__Exercise description__
Only the lines from the beginning of the data through the one with "wire [WL_oa2+1:0] sum_oa2;" belong in the answer, each retyped exactly, with pictures left out.
Material supplied Start Marker
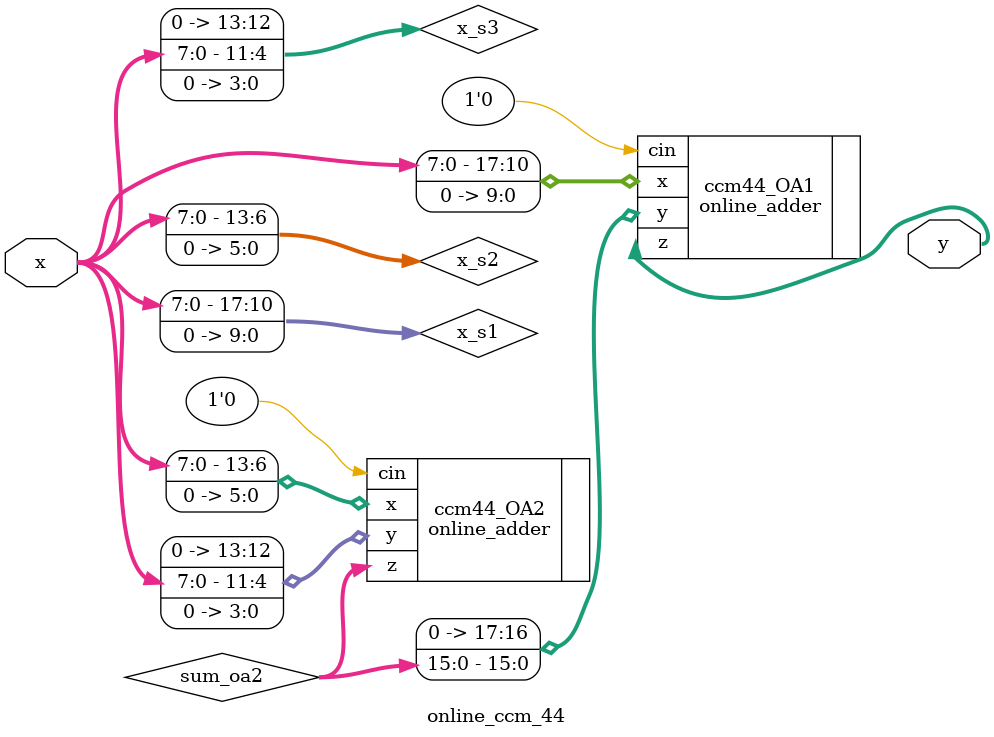
<source format=v>
`timescale 1ns / 1ps
module online_ccm_44(x,y);
parameter Stage = 4;

localparam s1 = 5;
localparam s2 = 3;
localparam s3 = 2;

localparam WL 		= 2*Stage;
localparam WL_oa1	= 2*(Stage+s1);		//WL of OA inputs
localparam WL_oa2 = 2*(Stage+s2);
localparam WL_s2	= 2*(Stage+s2);
localparam WL_s3	= 2*(Stage+s3);
localparam WL_out = 2*(Stage+s1+1);

	input [WL-1:0] x;
	output[WL_out-1:0] y;
	
	wire [WL_oa1-1:0] x_s1;
	wire [WL_oa2-1:0] x_s2, x_s3;
	
	wire [WL_oa2+1:0] sum_oa2;
	
	assign x_s1[WL_oa1-1:WL_oa1-WL]	= x;
	assign x_s1[WL_oa1-WL-1:0]			= 'b0;
	
	assign x_s2[WL_s2-1:WL_s2-WL]	= x;
	assign x_s2[WL_s2-WL-1:0]		= 'b0;
	
	assign x_s3[WL_s2-1:WL_s3] 	= 'b0;
	assign x_s3[WL_s3-1:WL_s3-WL]	= x;
	assign x_s3[WL_s3-WL-1:0]		= 'b0;
	
	//---- Connect All Adders ----//
	online_adder #(Stage+s2) ccm44_OA2(.x(x_s2),.y(x_s3),.cin(1'b0),.z(sum_oa2));
	online_adder #(Stage+s1) ccm44_OA1(.x(x_s1),.y({2'b0,sum_oa2}),.cin(1'b0),.z(y));
	
endmodule

</source>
Material supplied End Marker
__Written answer__
<source format=v>
`timescale 1ns / 1ps
module online_ccm_44(x,y);
parameter Stage = 4;

localparam s1 = 5;
localparam s2 = 3;
localparam s3 = 2;

localparam WL 		= 2*Stage;
localparam WL_oa1	= 2*(Stage+s1);		//WL of OA inputs
localparam WL_oa2 = 2*(Stage+s2);
localparam WL_s2	= 2*(Stage+s2);
localparam WL_s3	= 2*(Stage+s3);
localparam WL_out = 2*(Stage+s1+1);

	input [WL-1:0] x;
	output[WL_out-1:0] y;
	
	wire [WL_oa1-1:0] x_s1;
	wire [WL_oa2-1:0] x_s2, x_s3;
	
	wire [WL_oa2+1:0] sum_oa2;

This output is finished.